13.3.3. Confirmation that Arrangements are in Place
Before the equipment is accepted into service, the Project Safety Committee must review the arrangements that exit, or are being put in place, to ensure that measures to manage and control risks are ready and adequate.
13.3.4. Maintenance of Safety Management System Documentation
The Safety Management System defined in the Safety Case must be reviewed and updated so that it correctly reflects the arrangements in place throughout the in-service period. For Land Systems, the part 3 Safety Case shall be jointly signed by both the member of the Project with formally-delegated responsibility for safety and the Front Line Command Duty Holder.
13.4. Required Inputs
This procedure for the Safety Case and Safety Case Report requires inputs from:
- Outputs from Procedure SMP01 – Safety Initiation;
- Outputs from Procedure SMP02 – Safety Committee;
- Outputs from Procedure SMP03 – Safety Planning;
- Outputs from Procedure SMP04 – Preliminary Hazard Identification and Analysis;
- Outputs from Procedure SMP05 – Hazard Identification and Analysis;
- Outputs from Procedure SMP06 – Risk Estimation;
- Outputs from Procedure SMP07 – Risk and ALARP Evaluation;
- Outputs from Procedure SMP08 – Risk Reduction;
- Outputs from Procedure SMP09 – Risk Acceptance;
- Outputs from Procedure SMP10 – Safety Requirements and Contracts;
- Outputs from Procedure SMP11 – Hazard Log;
- Outputs from Procedure SMP12 - Safety Case and Safety Case Report.
This procedure should draw on information in the following documents, and it should also define changes that should be made to their content:
- Through-Life Management Plan;
- Integrated Test, Evaluation and Acceptance Plan;
- Project Safety Management Plan including RACI (Responsible, Accountable, Consulted, Informed) chart;
- Safety Management System Manuals of stakeholders (e.g. Delivery Teams, Delivery Teams providing sub-systems, Users, authorities responsible for safe storage, transportation, disposal, inspection, audit, incident investigation etc.);
- Customer/Supplier Agreements (or similar) defining interfaces and responsibilities for certain Safety Management activities.
13.5. Required Outputs
13.5.1. Safety Management System Documentation
The In-Service Safety Management System arrangements should be recorded in various places because of the many authorities involved. For instance, the Safety Management System manuals of different Delivery Teams, user authorities, contractors and support authorities should contain relevant information as well as other documents recording arrangements for Incident and Accident reporting and investigation.
The principal means of bringing together this information should be through the Safety Management Plan and its RACI chart, defining the involvement of the different authorities.
The Project Safety Case should contain a description of the In-Service Safety Management System in operation to ensure that the safety performance of the equipment is achieved and sustained through life.
13.6. Version Control
13.6.1. Version 2.3 to 3.0 Uplift
Major uplift from the Acquisition System Guidance (ASG) to online version.
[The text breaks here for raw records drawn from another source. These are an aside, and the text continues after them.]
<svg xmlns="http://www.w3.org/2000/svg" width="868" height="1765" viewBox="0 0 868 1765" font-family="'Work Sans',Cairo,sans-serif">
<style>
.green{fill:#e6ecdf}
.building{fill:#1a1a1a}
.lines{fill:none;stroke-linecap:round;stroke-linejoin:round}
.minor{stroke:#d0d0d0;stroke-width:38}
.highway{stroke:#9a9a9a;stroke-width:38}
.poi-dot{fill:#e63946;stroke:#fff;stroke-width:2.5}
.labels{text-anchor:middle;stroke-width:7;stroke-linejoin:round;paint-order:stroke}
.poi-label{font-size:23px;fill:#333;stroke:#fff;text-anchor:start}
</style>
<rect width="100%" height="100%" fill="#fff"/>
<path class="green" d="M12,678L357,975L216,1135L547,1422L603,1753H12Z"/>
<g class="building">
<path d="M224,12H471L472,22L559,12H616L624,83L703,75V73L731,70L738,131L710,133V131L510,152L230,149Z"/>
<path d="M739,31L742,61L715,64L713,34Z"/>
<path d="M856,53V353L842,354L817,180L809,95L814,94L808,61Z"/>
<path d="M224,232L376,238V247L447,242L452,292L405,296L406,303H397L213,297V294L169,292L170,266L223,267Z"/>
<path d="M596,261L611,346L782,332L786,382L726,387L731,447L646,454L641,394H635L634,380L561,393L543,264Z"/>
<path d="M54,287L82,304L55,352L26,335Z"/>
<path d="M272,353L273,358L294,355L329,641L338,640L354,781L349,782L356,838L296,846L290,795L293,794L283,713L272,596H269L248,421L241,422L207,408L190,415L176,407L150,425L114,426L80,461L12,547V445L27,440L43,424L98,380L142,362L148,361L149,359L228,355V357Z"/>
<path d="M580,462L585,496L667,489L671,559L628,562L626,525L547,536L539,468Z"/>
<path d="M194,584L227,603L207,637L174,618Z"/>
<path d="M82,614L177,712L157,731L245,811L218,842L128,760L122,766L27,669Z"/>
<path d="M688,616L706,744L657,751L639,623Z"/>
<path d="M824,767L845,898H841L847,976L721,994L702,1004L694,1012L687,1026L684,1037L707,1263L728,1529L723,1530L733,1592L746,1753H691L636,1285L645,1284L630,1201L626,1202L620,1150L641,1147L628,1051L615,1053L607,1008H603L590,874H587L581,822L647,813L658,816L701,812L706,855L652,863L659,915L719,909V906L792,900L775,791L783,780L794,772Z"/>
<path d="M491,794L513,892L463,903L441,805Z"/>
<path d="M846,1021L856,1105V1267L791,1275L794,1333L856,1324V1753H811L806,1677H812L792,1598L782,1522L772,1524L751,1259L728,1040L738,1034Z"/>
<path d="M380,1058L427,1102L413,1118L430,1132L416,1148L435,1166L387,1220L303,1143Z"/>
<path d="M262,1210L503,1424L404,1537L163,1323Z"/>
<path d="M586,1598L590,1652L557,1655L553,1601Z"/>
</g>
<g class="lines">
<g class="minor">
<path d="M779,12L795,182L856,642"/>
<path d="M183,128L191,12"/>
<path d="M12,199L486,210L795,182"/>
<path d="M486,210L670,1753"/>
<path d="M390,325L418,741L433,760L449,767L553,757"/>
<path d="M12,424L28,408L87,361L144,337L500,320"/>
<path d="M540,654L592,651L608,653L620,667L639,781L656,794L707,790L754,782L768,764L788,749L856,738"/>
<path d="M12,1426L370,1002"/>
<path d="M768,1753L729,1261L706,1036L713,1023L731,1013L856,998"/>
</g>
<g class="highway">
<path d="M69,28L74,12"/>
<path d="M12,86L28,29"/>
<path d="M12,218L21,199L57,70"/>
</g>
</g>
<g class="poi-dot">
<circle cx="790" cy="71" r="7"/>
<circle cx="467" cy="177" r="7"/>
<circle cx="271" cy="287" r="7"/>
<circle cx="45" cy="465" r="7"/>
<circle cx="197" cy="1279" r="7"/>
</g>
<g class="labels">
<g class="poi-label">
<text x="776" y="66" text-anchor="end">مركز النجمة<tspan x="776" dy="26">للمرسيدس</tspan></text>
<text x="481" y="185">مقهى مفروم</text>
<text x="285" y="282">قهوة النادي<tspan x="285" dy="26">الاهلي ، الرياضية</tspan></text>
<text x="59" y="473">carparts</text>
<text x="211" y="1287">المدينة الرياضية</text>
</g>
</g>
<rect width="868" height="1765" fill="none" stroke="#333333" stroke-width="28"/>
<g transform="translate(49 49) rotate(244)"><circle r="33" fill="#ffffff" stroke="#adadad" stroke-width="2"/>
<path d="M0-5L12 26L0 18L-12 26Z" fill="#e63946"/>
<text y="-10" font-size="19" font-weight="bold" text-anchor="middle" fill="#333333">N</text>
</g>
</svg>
POEMS has undergone major revision. Refer to the POEMS Transition Document for details.
13.6.2. Version 3.0 to 3.1 Uplift
A minor uplift to correct spelling, grammer and to remove some duplication of text.
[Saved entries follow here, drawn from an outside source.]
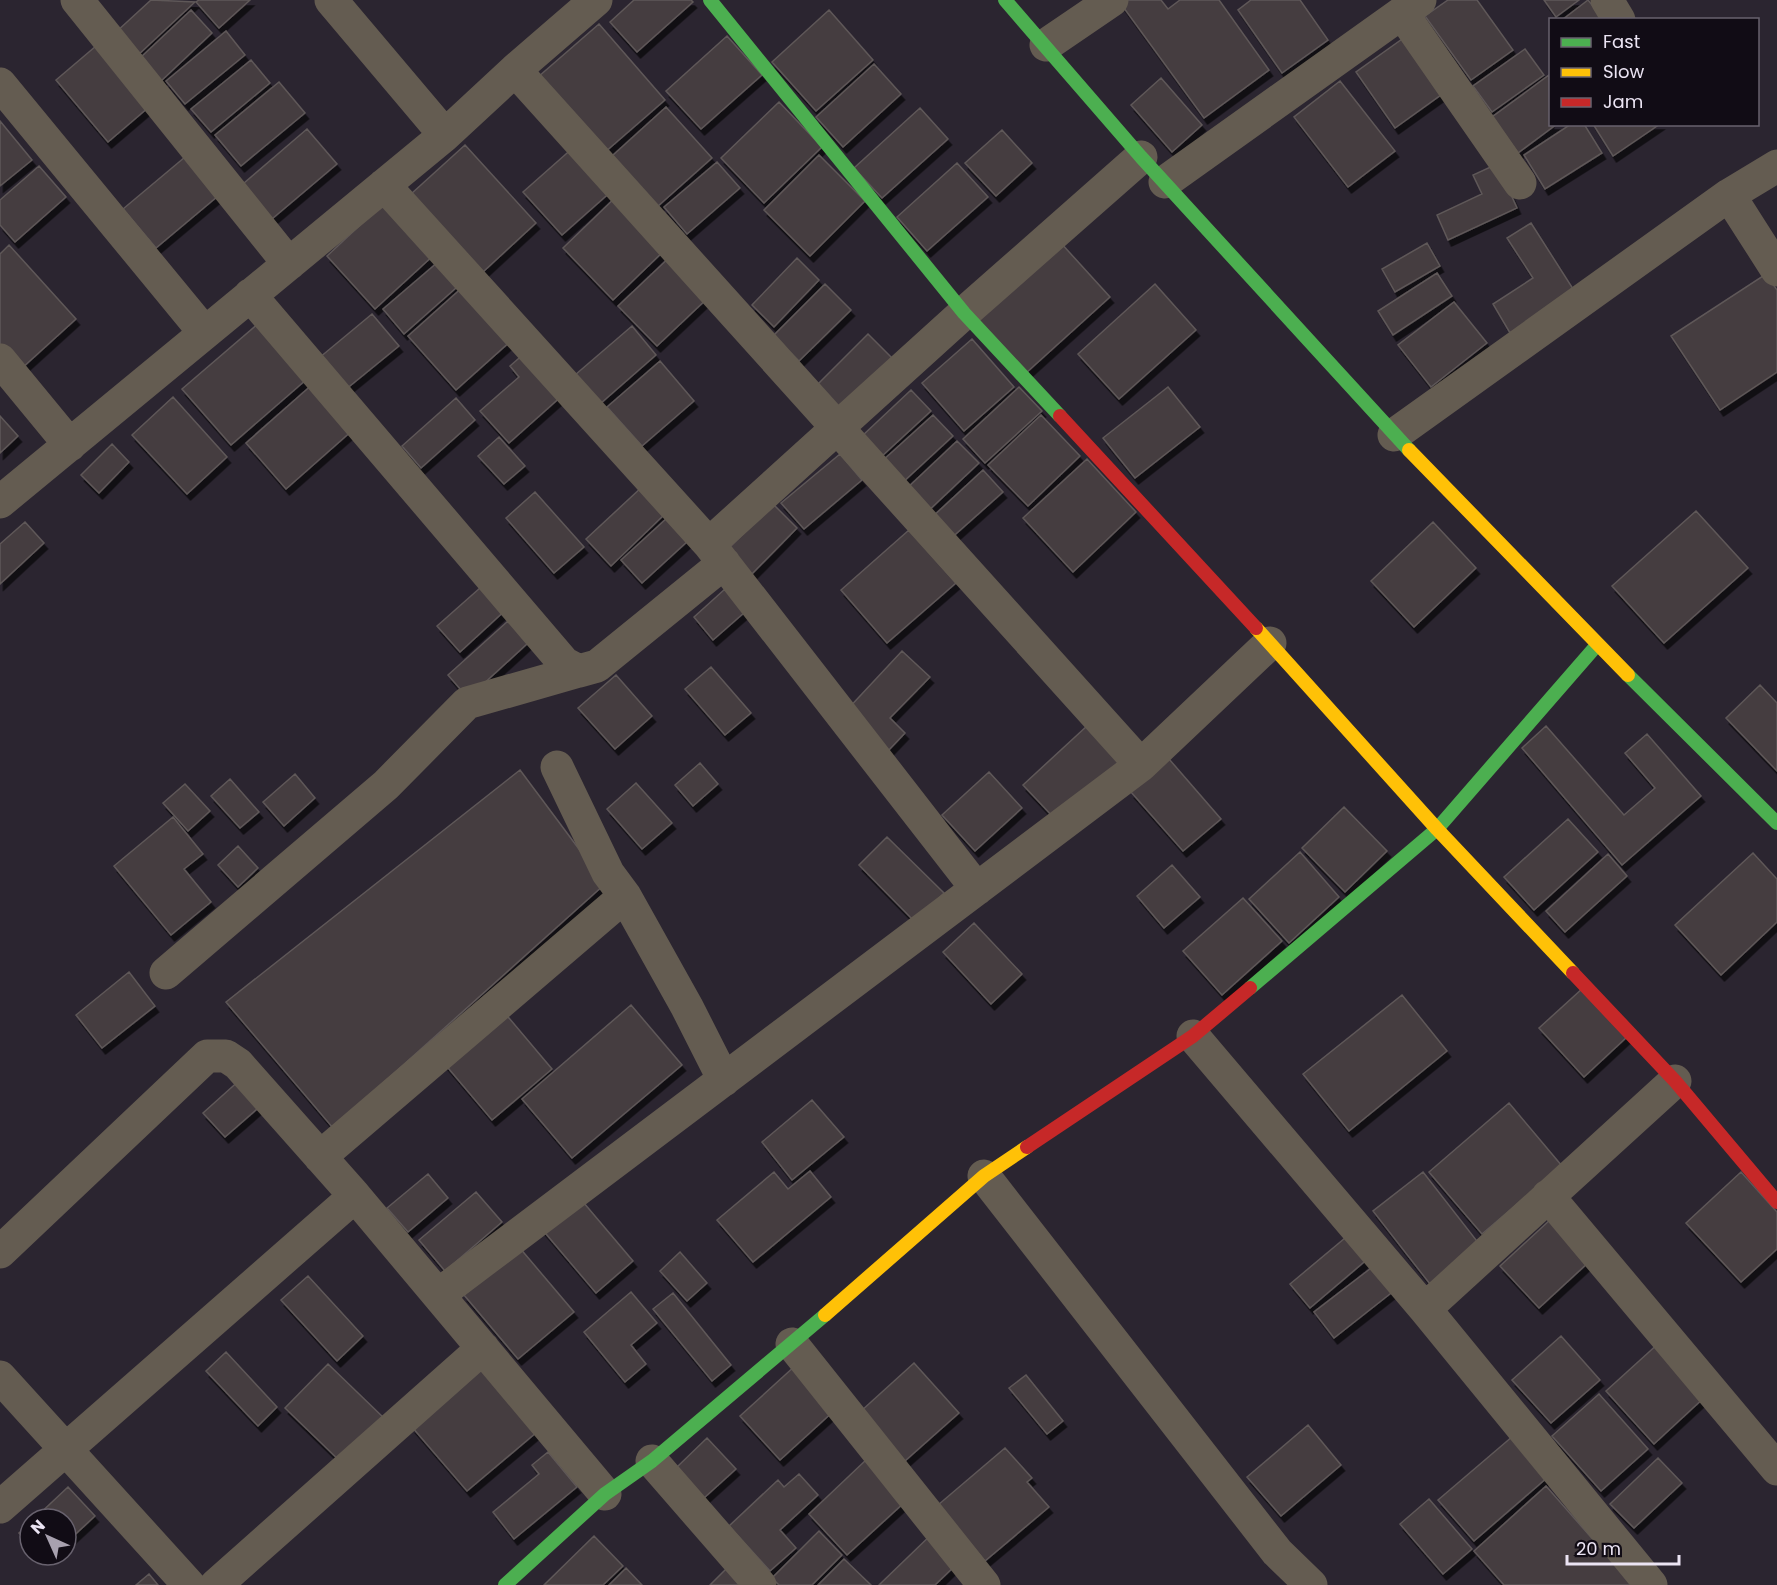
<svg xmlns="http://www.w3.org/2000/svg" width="1777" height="1585" viewBox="0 0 1777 1585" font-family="Poppins,sans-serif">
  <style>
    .building { fill: #453d3f; stroke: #5f5859; stroke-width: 1.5; filter: url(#shadow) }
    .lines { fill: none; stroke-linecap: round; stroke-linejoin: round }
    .street { stroke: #645c51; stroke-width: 33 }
    .fast { stroke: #4caf50; stroke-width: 14 }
    .slow { stroke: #ffc107; stroke-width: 14 }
    .jam { stroke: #c62828; stroke-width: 14 }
  </style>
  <defs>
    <filter id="shadow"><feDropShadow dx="3.5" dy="6" stdDeviation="0" flood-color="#0009"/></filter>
  </defs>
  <rect width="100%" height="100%" fill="#2b2530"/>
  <path class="building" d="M151,0l44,2 -58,54 -22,-23z
    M199,0h51l-31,28 -23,-26z
    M634,0h57l2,2 -56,50 -27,-30z
    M1126,0h35l7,9 12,-9h39l50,70 -65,48 -83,-114z
    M1251,0h49l28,40 -46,33 -44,-63z
    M1448,0h29l36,50 -42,30 -46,-64z
    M1544,0h35l-23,17z
    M1588,0l16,20h-42z
    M191,10l21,23 -52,49 -21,-23z
    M829,10l44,50 -57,51 -44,-49z
    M599,24l66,76 -61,53 -66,-76z
    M226,31l19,24 -60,49 -19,-23z
    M727,36l35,39 -61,54 -35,-38z
    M1405,37l40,55 -50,36 -39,-56z
    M96,46l53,61 -41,35 -52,-62z
    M1525,49l19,26 -52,37 -19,-26z
    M251,60l19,23 -59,49 -20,-23z
    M874,64l27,30 -58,53 -27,-30z
    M1549,75l1,49h7l-39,29 -26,-36z
    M1161,78l41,47 -30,27 -41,-47z
    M1340,81l55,70 -47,36 -54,-70z
    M279,82l26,31 -64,53 -26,-31z
    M779,102l43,45 -58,56 -43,-45z
    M666,107l46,51 -55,49 -45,-51z
    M920,108l28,31 -66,59 -28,-30z
    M0,121l32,39 -32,26z
    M1571,124h13l18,29 -57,36 -21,-34z
    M1593,124h67l-47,32z
    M307,129l30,35 -71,60 -29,-35z
    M1002,130l30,33 -36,33 -31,-33z
    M465,145l71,78 -53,49 -72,-78z
    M575,146l39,43 -52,46 -39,-43z
    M191,152l33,39 -68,57 -33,-39z
    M819,155l46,46 -55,55 -46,-46z
    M717,162l23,26 -53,46 -23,-27z
    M957,163l31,34 -61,54 -30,-34z
    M1497,164l20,44 -69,32 -11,-25 45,-21 -9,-19z
    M39,166l27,31 -51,45 -15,-17v-25z
    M620,193l50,52 -57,55 -50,-52z
    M387,200l49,53 -61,56 -48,-53z
    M1531,223l44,69 -65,41 -17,-29 40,-26 -26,-40z
    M1060,242l50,55 -84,76 -50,-55z
    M1427,243l13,23 -45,26 -13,-23z
    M9,245l67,74 -55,50 -21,-23v-92z
    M674,253l38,41 -55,52 -39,-40z
    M445,256l20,24 -61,54 -21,-25z
    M797,258l22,22 -45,47 -22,-22z
    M1437,273l15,23 -59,39 -15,-24z
    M1766,274l11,16v82l-57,38 -49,-74z
    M825,284l26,26 -52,51 -26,-25z
    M1155,284l41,46 -77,69 -41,-45z
    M465,285l48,54 -57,51 -48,-54z
    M1454,302l33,41 -56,44 -33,-42z
    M372,314l27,32 -54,44 -26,-32z
    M259,323l48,56 -76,66 -49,-56z
    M632,326l24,29 -56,49 -25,-29z
    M868,334l28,28 -53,53 -28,-28z
    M972,339l42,48 -50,44 -42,-48z
    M526,352l38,42 -55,49 -29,-32 39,-34 -9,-11z
    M660,361l34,40 -52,45 -35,-39z
    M314,383l40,46 -68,60 -40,-46z
    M1019,387l23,24 -57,52 -22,-24z
    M1168,387l32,40 -65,51 -32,-40z
    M911,390l20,21 -50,46 -20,-20z
    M173,397l54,60 -40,37 -55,-59z
    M456,398l19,22 -54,48 -19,-22z
    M933,415l20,21 -52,48 -20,-22z
    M1041,415l39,41 -52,50 -40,-41z
    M0,416l18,20 -18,17z
    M499,437l26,29 -21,18 -26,-28z
    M957,441l22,22 -55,52 -21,-23z
    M112,444l17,18 -30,31 -18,-18z
    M840,454l22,26 -58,49 -23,-26z
    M1087,459l49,53 -63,60 -50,-54z
    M983,470l20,22 -55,49 -19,-21z
    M643,486l24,26 -56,54 -25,-27z
    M535,492l49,55 -30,26 -48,-55z
    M773,504l24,24 -48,49 -25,-24z
    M1696,511l52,57 -84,75 -52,-57z
    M667,518l22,22 -47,43 -21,-23z
    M25,522l19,21 -44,41v-40z
    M1433,522l43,46 -62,59 -43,-46z
    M909,530l47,53 -69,60 -46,-53z
    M489,580l22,25 -51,47 -23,-26z
    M725,589l20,23 -32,28 -19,-23z
    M508,621l20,22 -60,55 -20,-23z
    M902,651l28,26 -40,41 15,15 -17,18 -42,-40z
    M711,667l40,46 -26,22 -40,-46z
    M616,675l36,41 -37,33 -37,-41z
    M1760,685l17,18v68l-51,-53z
    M1088,725l32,36 -64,59 -33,-35z
    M1546,726l78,89 31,-27 -30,-35 22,-19 54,62 -79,69 -100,-117z
    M1169,759l52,60 -38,32 -52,-59z
    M700,763l18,21 -25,22 -18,-21z
    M520,770l85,114 -272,244 -107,-126z
    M989,772l33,36 -47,43 -33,-36z
    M295,774l20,24 -31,28 -21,-24z
    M230,779l29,33 -19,16 -29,-32z
    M636,783l36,40 -30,26 -35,-40z
    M185,784l25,27 -22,20 -25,-28z
    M1344,807l43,44 -42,41 -43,-44z
    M173,817l30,37 -19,15 27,33 -40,33 -57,-69z
    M1568,819l30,33 -64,58 -30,-33z
    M887,837l57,56 -29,29 -56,-57z
    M238,846l20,22 -20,19 -20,-22z
    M1300,852l39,45 -50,46 -40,-44z
    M1753,853l24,26v43l-56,53 -46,-50z
    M1608,854l19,22 -62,56 -19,-21z
    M1172,865l28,32 -36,31 -27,-32z
    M1243,898l39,43 -60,54 -39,-44z
    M974,923l48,51 -31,30 -48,-52z
    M129,972l26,34 -53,42 -26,-33z
    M1583,988l45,48 -44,41 -45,-49z
    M1402,995l45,56 -98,80 -46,-57z
    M498,1005l54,64 -60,51 -54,-64z
    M631,1005l51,60 -110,93 -50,-59z
    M242,1078l22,25 -39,34 -22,-24z
    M812,1100l32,37 -52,43 -30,-38z
    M1509,1103l53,63 -80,68 -53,-62z
    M810,1171l21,26 -78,65 -36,-42 57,-48 14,17z
    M1423,1172l57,73 -50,39 -57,-73z
    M1741,1172l36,40v37l-36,33 -55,-59z
    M428,1174l20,24 -40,34 -21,-24z
    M476,1192l26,30 -57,49 -26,-31z
    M578,1196l55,65 -37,32 -55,-65z
    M1551,1219l39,42 -51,47 -39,-42z
    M1351,1233l19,24 -60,51 -20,-24z
    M519,1247l55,65 -56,47 -54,-64z
    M680,1252l27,31 -20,18 -27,-30z
    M1375,1265l20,25 -61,48 -20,-26z
    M308,1276l55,60 -26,25 -56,-61z
    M631,1292l26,31 -26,22 15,19 -21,18 -41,-50z
    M673,1293l58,72 -19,16 -59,-72z
    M1561,1336l39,44 -49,43 -39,-43z
    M1660,1342l47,53 -53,49 -48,-53z
    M226,1352l51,55 -19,19 -52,-55z
    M914,1363l45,50 -54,48 -45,-49z
    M328,1364l59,57 -43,44 -59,-57z
    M796,1365l40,44 -56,51 -40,-44z
    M482,1367l55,65 -70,59 -55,-64z
    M1026,1375l37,46 -16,13 -38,-46z
    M1599,1394l49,55 -47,42 -49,-55z
    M1308,1425l33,40 -60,51 -34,-39z
    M1513,1436l35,41 -74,64 -36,-41z
    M707,1438l29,31 -32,29 -27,-31z
    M1005,1448l27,30 -5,4 22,25 -64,54 -47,-56z
    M548,1452l29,35 -63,52 -21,-27 46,-38 -7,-9z
    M1658,1458l24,25 -48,45 -24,-24z
    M867,1459l39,42 -59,54 -38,-41z
    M799,1474l19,21 -38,35 16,18 -26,23 -41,-45 49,-46 6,7z
    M1546,1486l87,99h-129l-30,-34z
    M68,1487l27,29 -29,27v-24h-32z
    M1429,1499l43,50 -29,25 -43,-50z
    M30,1523v21l-11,-11z
    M819,1531l23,24 -30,30h-33l-7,-7z
    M935,1531l27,28 -27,26h-56z
    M594,1536l29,30 -20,19h-59z
    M844,1559l27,26h-53z
    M626,1568l16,17h-33z
    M727,1568l16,17h-33z
    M149,1574l9,11h-22z"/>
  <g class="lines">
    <path class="street" d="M77,0l212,264
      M331,0l114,135
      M1607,0l12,20
      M1402,13l118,170
      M1046,45l66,-45
      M515,70l626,695
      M0,84l205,249
      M1165,182l255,-182
      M384,185l325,359 268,345
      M1729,195l48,75
      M250,295l314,368 15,8 18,-5 127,-103
      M0,360l70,85
      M1394,435l335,-240 48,-29
      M0,502l445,-367 70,-65 81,-70
      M709,544l255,-231 177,-156
      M557,767l51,106 17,23 62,111 37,73
      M166,973l220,-188 81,-82 112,-32
      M1193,1036l232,273 226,276
      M320,1157l305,-261
      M984,1176l293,376 34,33
      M1548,1196l229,273
      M0,1252l207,-196h19l12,8 117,132 250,298
      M438,1295l703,-530 129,-122
      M1425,1309l250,-228
      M792,1344l192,241
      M0,1377l189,208
      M652,1461l108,124
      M0,1507l355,-311
      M216,1585l267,-237"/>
    <path class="fast" d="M710,0l254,313 96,103
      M1005,0l136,157 268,293
      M1628,675l149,148
      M1250,988l187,-159 160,-184
      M505,1585l100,-91 47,-33 173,-146"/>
    <path class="slow" d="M1409,450l219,225
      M1256,628l181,201 136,144
      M825,1315l159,-139 43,-29"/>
    <path class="jam" d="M1060,416l196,212
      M1573,973l102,108 102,121
      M1027,1147l166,-111 57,-48"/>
  </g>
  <rect x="1549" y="18" width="210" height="108" fill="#110c15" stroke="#68626e" stroke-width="1.5"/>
  <rect x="1561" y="38" width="30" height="9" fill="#4caf50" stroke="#68626e" stroke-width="1.5"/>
  <text x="1603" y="48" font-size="18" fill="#ebe4f3">Fast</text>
  <rect x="1561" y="68" width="30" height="9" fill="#ffc107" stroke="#68626e" stroke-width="1.5"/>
  <text x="1603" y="78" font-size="18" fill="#ebe4f3">Slow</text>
  <rect x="1561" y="98" width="30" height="9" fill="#c62828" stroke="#68626e" stroke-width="1.5"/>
  <text x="1603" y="108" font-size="18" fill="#ebe4f3">Jam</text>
  <g transform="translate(48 1537) rotate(315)"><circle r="28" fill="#110c15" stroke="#68626e" stroke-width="1.5"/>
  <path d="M0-4.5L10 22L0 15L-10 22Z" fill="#a8a1af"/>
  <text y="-9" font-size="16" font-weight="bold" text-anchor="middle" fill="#ebe4f3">N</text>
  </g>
  <path d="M1567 1555v9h112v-9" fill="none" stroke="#ebe4f3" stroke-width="3"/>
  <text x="1576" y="1555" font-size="18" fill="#ebe4f3" stroke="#110c15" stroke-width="4.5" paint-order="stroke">20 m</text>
</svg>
13.6.3. Version 3.1 to 4.0 Uplift
Major reorganisation of all SMPs:
- Restructure into a consistent format.
- Responsibilities, Alignment with Environment and guidance for different acquisition strategies have been removed and included in the POSMS summary.
- All further guidance has been placed into the Procedure section, and duplicated text has been removed
13.6.4. Version 4.0 to 4.1 Uplift
Minor text changes to align with ASP taxonomy.
13.6.5. Version 4.1 to 4.2 Uplift
Text change replacing Project Team with Delivery Team.
13.6.6. Version 4.2 to 4.3 Uplift
Minor amendment to replace reference to Initial Gate and Main Gate and change these to Strategic Outline case, Outline Business Case and Full Business Case. This change brings terminology in line with JSP 655.